━━━━━ Source document

Saturday, May 18, 2013

Ambrose's Nixon: The Triumph of a Politician 2

I have three items for my blog post today on Stephen Ambrose's Nixon: The Triumph of a Politician, 1962-1972.  The setting for the three items will be the year 1965.

1.  On page 63, we read about Pat Nixon's boredom:

"Her husband and younger daughter worried about her.  Julie recorded in her diary how she and her father 'took a long walk along Madison Avenue' and agreed 'that Mother needed something to do.'"

Pat Nixon loved living in New York City, with all of its activity and its stores.  Yet, she found herself bored.  As a very private person, she didn't really care for campaigning, with "all those smiles, all those empty phrases, all those strangers" (page 63).  She was like her daughter Tricia in that respect, whereas Richard Nixon made himself campaign even though he didn't enjoy it, and their daughter Julie actually did like campaigning.  But now that Pat wasn't involved in campaigning, she was bored, and her participation in charity work was not satisfying her.

━━━━━━━━━━

• To do:
1) Copy the blog post again, starting at the words "Pat Nixon loved" and ending after "not satisfying her.", with "charity work" changed to "volunteer work".
2) Answer these questions from the blog post.
(a) Which years does the subtitle of the book cover?
(b) Along which street did Julie and her father take a long walk?
(c) Which daughter was like Pat Nixon in not caring for campaigning?

━━━━━ Raw records

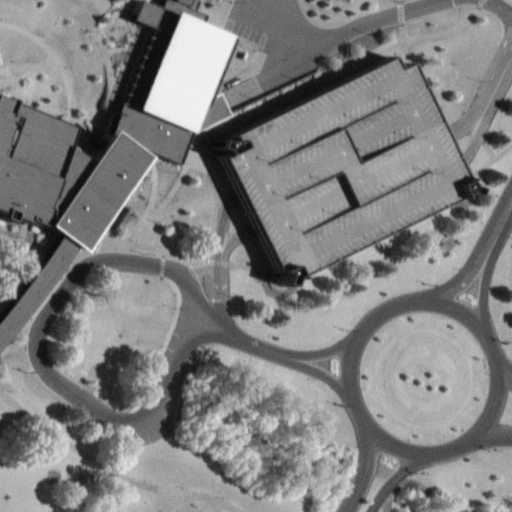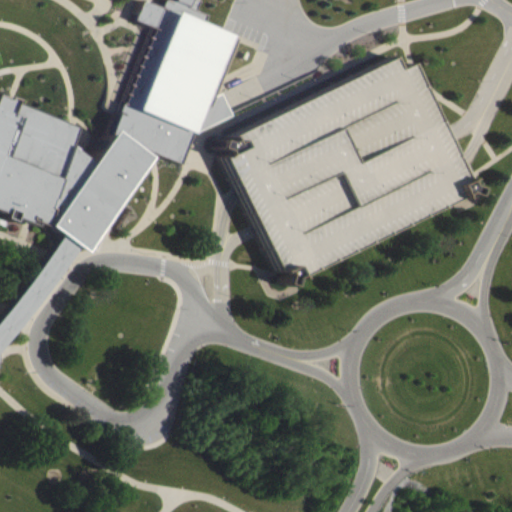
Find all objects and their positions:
road: (399, 0)
road: (479, 2)
building: (185, 3)
road: (99, 5)
road: (503, 5)
road: (92, 10)
road: (127, 11)
road: (401, 11)
road: (402, 29)
road: (445, 30)
road: (344, 31)
road: (29, 66)
road: (67, 75)
building: (171, 80)
road: (19, 82)
road: (300, 89)
road: (482, 91)
road: (445, 99)
road: (108, 103)
road: (435, 109)
road: (485, 118)
building: (102, 147)
road: (198, 151)
building: (26, 157)
road: (209, 158)
road: (486, 163)
road: (190, 164)
parking garage: (337, 171)
building: (337, 171)
building: (337, 172)
road: (212, 182)
road: (173, 192)
road: (150, 210)
road: (225, 212)
building: (73, 213)
road: (504, 219)
road: (59, 228)
road: (213, 230)
road: (18, 232)
road: (100, 232)
road: (234, 244)
road: (22, 247)
road: (217, 247)
road: (126, 253)
road: (162, 260)
road: (216, 261)
road: (225, 263)
road: (249, 264)
road: (91, 265)
road: (138, 268)
road: (55, 270)
road: (160, 270)
road: (197, 275)
road: (153, 279)
road: (462, 279)
road: (35, 283)
road: (222, 284)
road: (218, 287)
road: (486, 290)
road: (186, 299)
road: (211, 301)
road: (429, 306)
road: (23, 308)
road: (42, 313)
road: (3, 317)
road: (219, 320)
road: (166, 334)
road: (240, 343)
road: (10, 348)
road: (320, 357)
road: (504, 367)
road: (350, 373)
road: (172, 375)
road: (318, 379)
road: (79, 401)
road: (75, 408)
road: (495, 409)
road: (354, 412)
road: (136, 432)
road: (487, 436)
road: (392, 451)
road: (449, 454)
road: (111, 469)
road: (361, 471)
road: (392, 475)
road: (169, 502)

━━━━━━━━━━

• Full answers:
1)
Pat Nixon loved living in New York City, with all of its activity and its stores.  Yet, she found herself bored.  As a very private person, she didn't really care for campaigning, with "all those smiles, all those empty phrases, all those strangers" (page 63).  She was like her daughter Tricia in that respect, whereas Richard Nixon made himself campaign even though he didn't enjoy it, and their daughter Julie actually did like campaigning.  But now that Pat wasn't involved in campaigning, she was bored, and her participation in volunteer work was not satisfying her.

2)
(a) 1962-1972
(b) Madison Avenue
(c) Tricia